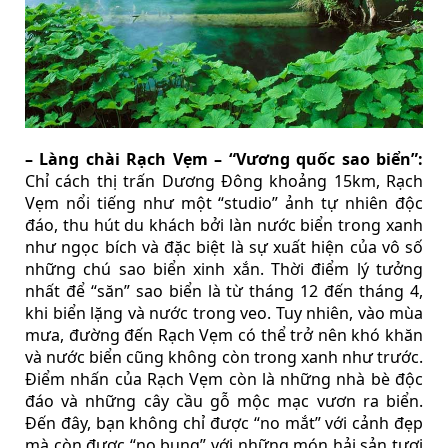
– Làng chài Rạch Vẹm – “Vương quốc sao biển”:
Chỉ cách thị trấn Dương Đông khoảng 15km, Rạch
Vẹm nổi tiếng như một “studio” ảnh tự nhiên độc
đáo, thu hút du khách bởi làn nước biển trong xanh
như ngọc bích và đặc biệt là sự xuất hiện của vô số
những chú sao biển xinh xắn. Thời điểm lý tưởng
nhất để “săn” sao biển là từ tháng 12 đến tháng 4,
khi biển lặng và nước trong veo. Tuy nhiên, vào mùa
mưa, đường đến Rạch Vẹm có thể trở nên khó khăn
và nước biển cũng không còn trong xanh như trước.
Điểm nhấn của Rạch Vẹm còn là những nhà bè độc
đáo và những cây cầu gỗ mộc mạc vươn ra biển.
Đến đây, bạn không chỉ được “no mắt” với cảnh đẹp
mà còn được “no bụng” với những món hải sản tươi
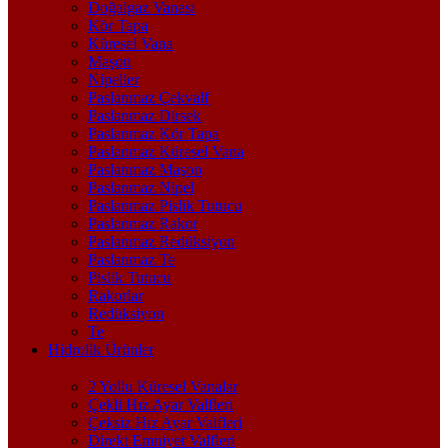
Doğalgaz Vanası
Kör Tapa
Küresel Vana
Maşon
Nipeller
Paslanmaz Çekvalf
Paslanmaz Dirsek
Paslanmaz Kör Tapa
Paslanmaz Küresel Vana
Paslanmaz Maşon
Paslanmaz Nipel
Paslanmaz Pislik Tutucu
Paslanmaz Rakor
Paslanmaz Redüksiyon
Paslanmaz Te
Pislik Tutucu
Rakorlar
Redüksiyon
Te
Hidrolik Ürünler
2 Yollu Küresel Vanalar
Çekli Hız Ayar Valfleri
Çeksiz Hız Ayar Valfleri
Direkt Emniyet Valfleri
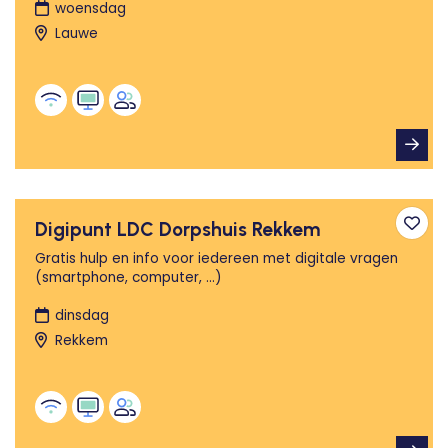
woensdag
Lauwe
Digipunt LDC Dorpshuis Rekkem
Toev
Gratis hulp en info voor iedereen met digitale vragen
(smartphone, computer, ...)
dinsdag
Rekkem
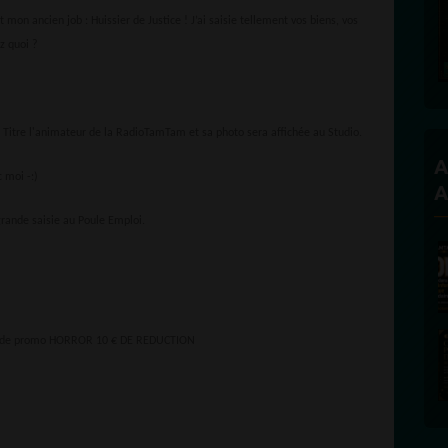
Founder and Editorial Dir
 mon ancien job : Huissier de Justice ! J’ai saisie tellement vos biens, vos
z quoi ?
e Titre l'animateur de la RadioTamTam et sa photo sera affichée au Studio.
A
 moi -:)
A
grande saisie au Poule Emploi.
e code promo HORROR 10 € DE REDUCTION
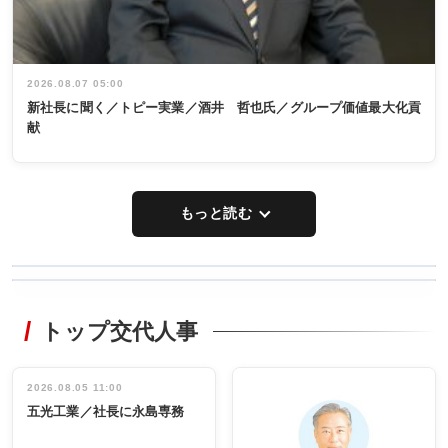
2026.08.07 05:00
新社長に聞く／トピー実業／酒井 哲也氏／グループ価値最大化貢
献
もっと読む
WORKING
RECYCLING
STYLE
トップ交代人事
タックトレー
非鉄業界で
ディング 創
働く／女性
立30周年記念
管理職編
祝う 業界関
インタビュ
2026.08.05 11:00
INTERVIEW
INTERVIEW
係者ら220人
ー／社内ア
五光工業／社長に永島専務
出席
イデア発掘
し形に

··········

- Problem to solve -
Task for the records above: copy every line in which the word "Ayar" occurs.

- Your solution -
Çekli Hız Ayar Valfleri
Çeksiz Hız Ayar Valfleri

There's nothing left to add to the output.